In connection with the Global Offer, each of Goldman Sachs International, Barclays Bank PLC, Citigroup Global Markets Limited, Morgan Stanley Securities Limited, HSBC Bank plc, UniCredit Bank AG, London Branch and Lazard & Co., Limited and any of their respective affiliates, acting as investors for their own accounts, may subscribe for or purchase Shares and in that capacity may retain, purchase, sell, offer to sell or otherwise deal for their own accounts in such Shares and other securities of Merlin or related investments in connection with the Global Offer or otherwise. Accordingly, references in the Prospectus to the Shares being issued, offered, subscribed, acquired, placed or otherwise dealt in should be read as including any issue or offer to, or subscription, acquisition, placing or dealing by, Goldman Sachs International, Barclays Bank PLC, Citigroup Global Markets Limited, Morgan Stanley Securities Limited, HSBC Bank plc, UniCredit Bank AG, London Branch or Lazard & Co., Limited or any of their respective affiliates acting as investors for their own accounts.
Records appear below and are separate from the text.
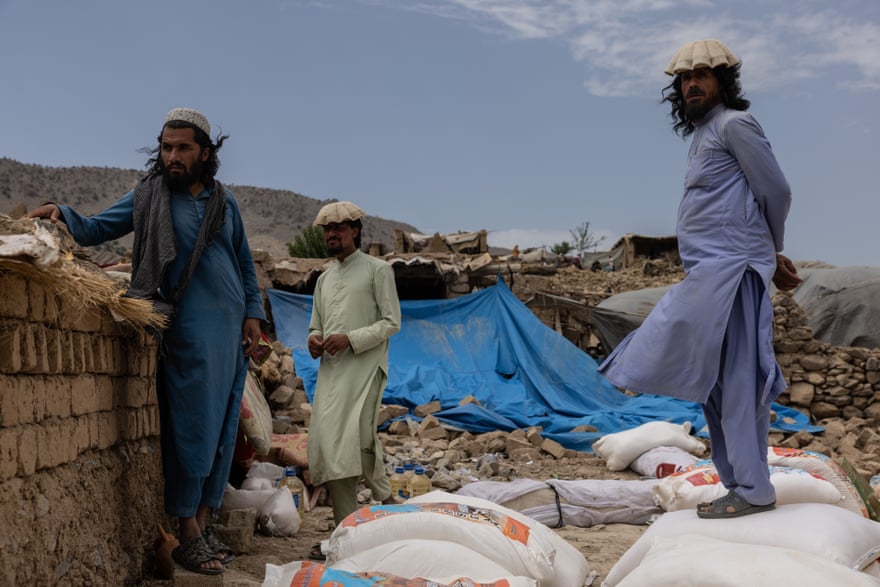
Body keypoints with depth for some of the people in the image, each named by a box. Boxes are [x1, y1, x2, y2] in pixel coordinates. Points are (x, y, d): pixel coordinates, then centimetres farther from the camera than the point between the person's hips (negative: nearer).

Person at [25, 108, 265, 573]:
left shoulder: (224, 202, 13)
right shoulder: (147, 197, 4)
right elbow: (93, 229, 5)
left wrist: (253, 313, 9)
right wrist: (61, 213, -15)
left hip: (231, 329, 4)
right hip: (189, 331, -4)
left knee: (221, 429, 6)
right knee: (191, 428, -5)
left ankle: (204, 522, 16)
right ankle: (188, 535, 4)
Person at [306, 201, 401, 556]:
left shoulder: (377, 270, 3)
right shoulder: (324, 279, 23)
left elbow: (391, 322, -4)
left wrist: (350, 339, -15)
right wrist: (314, 339, 3)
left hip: (364, 367, -6)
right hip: (330, 370, 6)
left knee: (358, 438, -24)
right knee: (327, 447, 0)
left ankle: (386, 499, -3)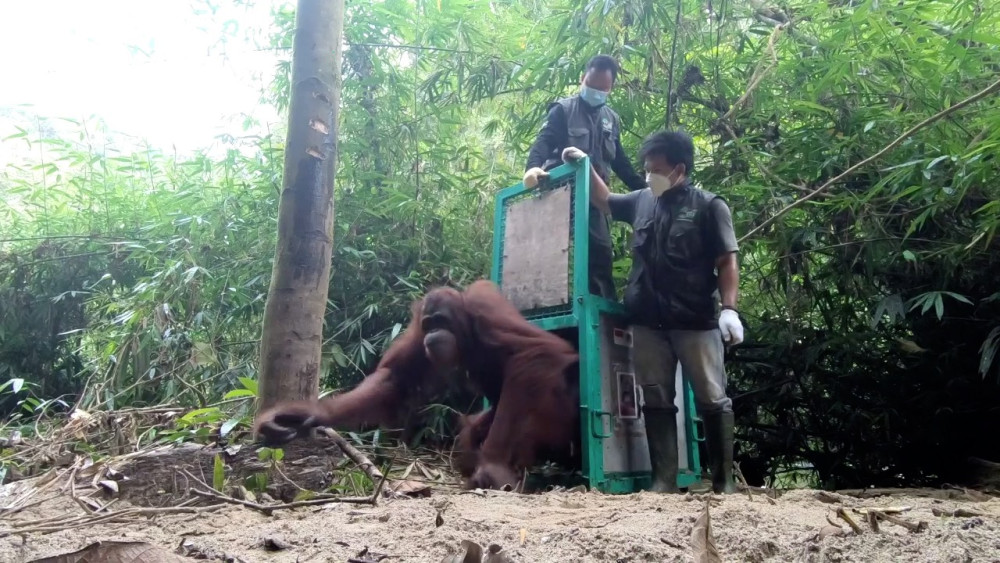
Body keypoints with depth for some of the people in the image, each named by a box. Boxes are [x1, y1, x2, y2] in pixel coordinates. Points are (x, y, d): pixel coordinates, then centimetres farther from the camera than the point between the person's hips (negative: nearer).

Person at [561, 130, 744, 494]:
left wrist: (729, 308, -14)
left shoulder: (709, 206, -1)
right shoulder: (642, 202, 12)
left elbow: (727, 262, -4)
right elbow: (603, 201, 30)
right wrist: (586, 167, 19)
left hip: (696, 322, -4)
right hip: (648, 323, 4)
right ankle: (664, 480, 12)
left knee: (712, 400, 2)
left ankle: (723, 480, 12)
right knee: (657, 401, 6)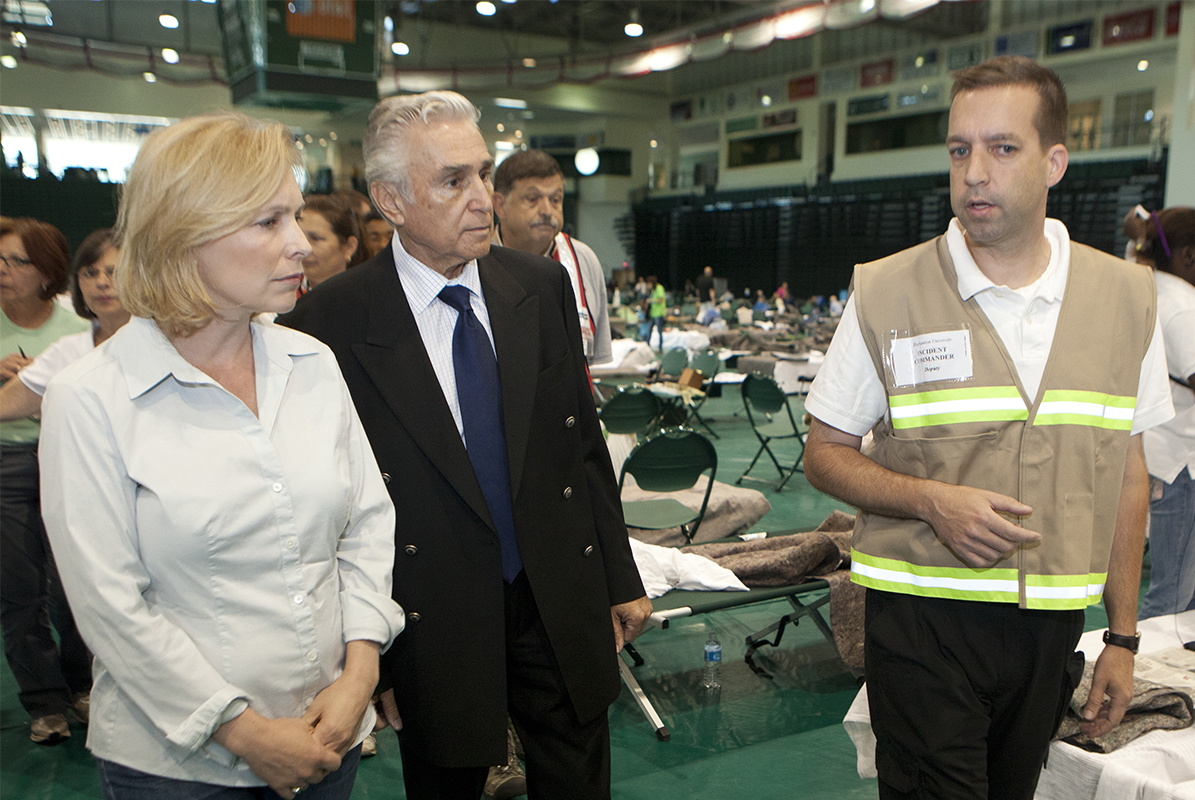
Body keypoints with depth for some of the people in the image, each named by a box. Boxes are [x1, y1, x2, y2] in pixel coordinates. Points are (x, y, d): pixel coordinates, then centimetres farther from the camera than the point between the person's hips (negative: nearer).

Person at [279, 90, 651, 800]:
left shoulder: (543, 286, -2)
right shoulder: (330, 327, -14)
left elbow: (585, 441, 4)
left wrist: (621, 579, 7)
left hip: (564, 611, 4)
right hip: (436, 631, -3)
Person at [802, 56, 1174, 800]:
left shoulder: (1128, 298, 2)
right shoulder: (886, 292, -7)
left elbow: (1127, 471, 9)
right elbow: (826, 454, -2)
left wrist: (1124, 635, 9)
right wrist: (931, 500, -19)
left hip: (1051, 626, 3)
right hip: (923, 621, -3)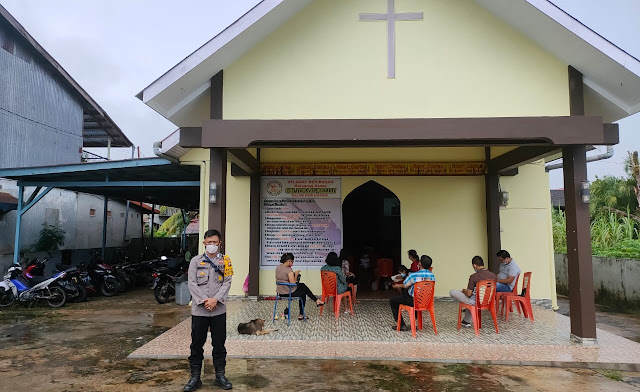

Goldman Sachs International, Barclays Bank PLC, Citigroup Global Markets Limited, Morgan Stanley Securities Limited, HSBC Bank plc, UniCredit Bank AG, London Branch and Lazard & Co., Limited do not intend to disclose the extent of any such investment or transactions otherwise than in accordance with any legal or regulatory obligations to do so.

 

None of Goldman Sachs International, Barclays Bank PLC, Citigroup Global Markets Limited, Morgan Stanley Securities Limited, HSBC Bank plc, UniCredit Bank AG, London Branch or Lazard & Co., Limited or any of their respective affiliates or any of their respective directors, officers, employees, advisers or agents accepts any responsibility or liability whatsoever for, or makes any representation or warranty, express or implied, as to the truth, accuracy or completeness of the information in this announcement (or whether any information has been omitted from the announcement) or any other information relating to Merlin, its subsidiaries or associated companies, whether written, oral or in a visual or electronic form, and howsoever transmitted or made available, or for any loss howsoever arising from any use of this announcement or its contents or otherwise arising in connection therewith.

 

In connection with the Global Offer, a stabilising manager, or any of its agents, may (but will be under no obligation to), to the extent permitted by applicable law, over-allot Shares or effect other transactions with a view to supporting the market price of the Shares at a higher level than that which might otherwise prevail in the open market. The stabilising manager will not be required to enter into such transactions and such transactions may be effected on any stock market, over-the-counter market, stock exchange or otherwise and may be undertaken at any time during the period commencing on the date of the commencement of conditional dealings of the Shares on the London Stock Exchange and ending no later than 30 calendar days thereafter. However, there will be no obligation on the stabilising manager or any of its agents to effect stabilising transactions and there is no assurance that stabilising transactions will be undertaken. Such stabilising measures, if commenced, may be discontinued at any time without prior notice. In no event will measures be taken to stabilise the market price of the Shares above the offer price. Save as required by law or regulation, neither the stabilising manager nor any of its agents intends to disclose the extent of any over-allotments made and/or stabilisation transactions conducted in relation to the Global Offer.

 

Certain figures contained in this document, including financial information, have been subject to rounding adjustments. Accordingly, in certain instances, the sum or percentage change of the numbers contained in this document may not conform exactly with the total figure given.